Drawbacks of Multiple Bank Accounts
- Minimum balance requirements: Some banks and credit unions require that you keep a certain amount in your account to keep the account open or to avoid a monthly fee. If you don't have enough money to spread out across multiple accounts, it may not be worth the hassle.
- Fees: It's possible to find several bank accounts that don't charge monthly fees, but if you decide to choose banks or credit unions that charge them, it can get expensive fast.
- Organization: It's important to stay organized if you have more than one bank account. It'll be harder to keep track of your money if you have to log in to multiple online accounts to check your transactions. Forget about a recurring payment, for instance, and you may accidentally overdraw your account and get slapped with a fee.
How Many Bank Accounts Should You Have?
Having multiple bank accounts can be beneficial, but how many you decide to have depends on your situation and goals. At the very minimum, it's a good idea to have at least one checking and one savings account.
Beyond that, consider your money management goals. If you have several short-term savings goals, such as building an emergency fund and saving for a down payment on a house, consider opening a savings account for each one to make it easier to track your progress.

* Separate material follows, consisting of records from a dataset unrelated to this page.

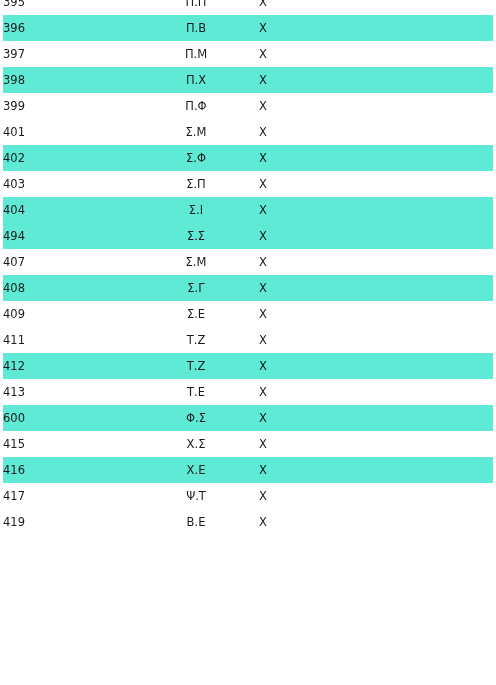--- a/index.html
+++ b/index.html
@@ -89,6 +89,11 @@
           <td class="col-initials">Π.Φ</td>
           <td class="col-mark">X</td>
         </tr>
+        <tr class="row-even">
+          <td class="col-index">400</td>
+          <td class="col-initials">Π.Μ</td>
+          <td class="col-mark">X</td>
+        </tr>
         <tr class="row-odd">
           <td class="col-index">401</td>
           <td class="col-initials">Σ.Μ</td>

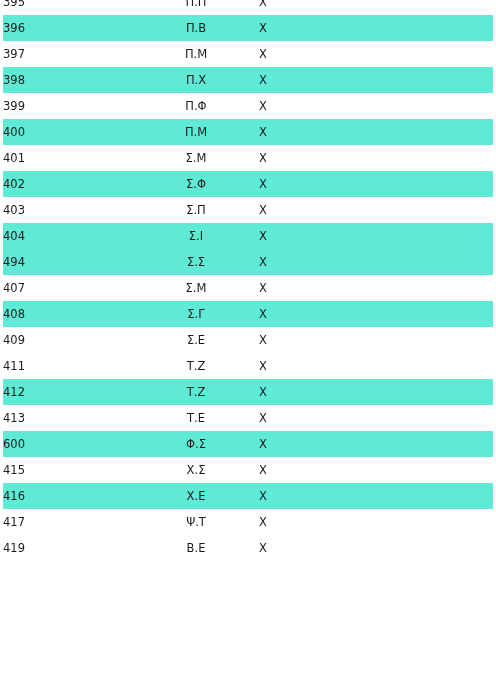--- a/index.html
+++ b/index.html
@@ -114,6 +114,11 @@
           <td class="col-initials">Σ.Ι</td>
           <td class="col-mark">X</td>
         </tr>
+        <tr class="row-odd">
+          <td class="col-index">405</td>
+          <td class="col-initials">Σ.Ε</td>
+          <td class="col-mark">X</td>
+        </tr>
         <tr class="row-even">
           <td class="col-index">494</td>
           <td class="col-initials">Σ.Σ</td>

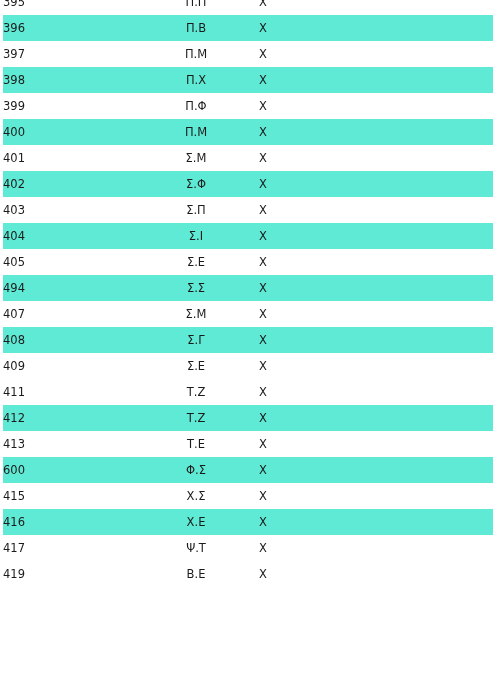--- a/index.html
+++ b/index.html
@@ -135,7 +135,7 @@
           <td class="col-mark">X</td>
         </tr>
         <tr class="row-odd">
-          <td class="col-index">409</td>
+          <td class="col-index">559</td>
           <td class="col-initials">Σ.Ε</td>
           <td class="col-mark">X</td>
         </tr>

If you like the benefits that a particular online checking account provides but you also want to be able to make cash deposits, you may be out of luck since many online banks don't offer that option. Getting an additional account with a traditional bank or credit union can give you that ability.
Take your time to consider your situation, your preferences and your goals to determine how many bank accounts are right for you.
Do Bank Accounts Impact Your Credit Score?
In general, bank accounts don't affect your credit score, and they don't show up on your credit report. One exception is a charged-off account: If you have a negative balance on a checking account and never pay back what you owe, the bank may report it to the credit reporting agencies.
Your bank accounts do show up on your ChexSystems report, which is a consumer report for your banking activity. Banks and credit unions will review your ChexSystems report when you apply for a bank account, and if you've had negative items on past accounts, it can make it difficult to get approved for a new one.
Use Financial Tools to Improve Money Management
If you're planning to use multiple bank accounts, consider using a budgeting tool like Mint or You Need a Budget to keep track of all of them more easily. These tools use direct import software to update all of your transactions in one place.
Additionally, consider using a credit monitoring service to help keep track of your credit score. With Experian, for example, you'll get free access to your Experian credit report, your FICO® Score☉ and real-time alerts when certain changes are made to your report.
Tools like these make it easier to keep track of your finances without requiring a lot of time and effort on your part.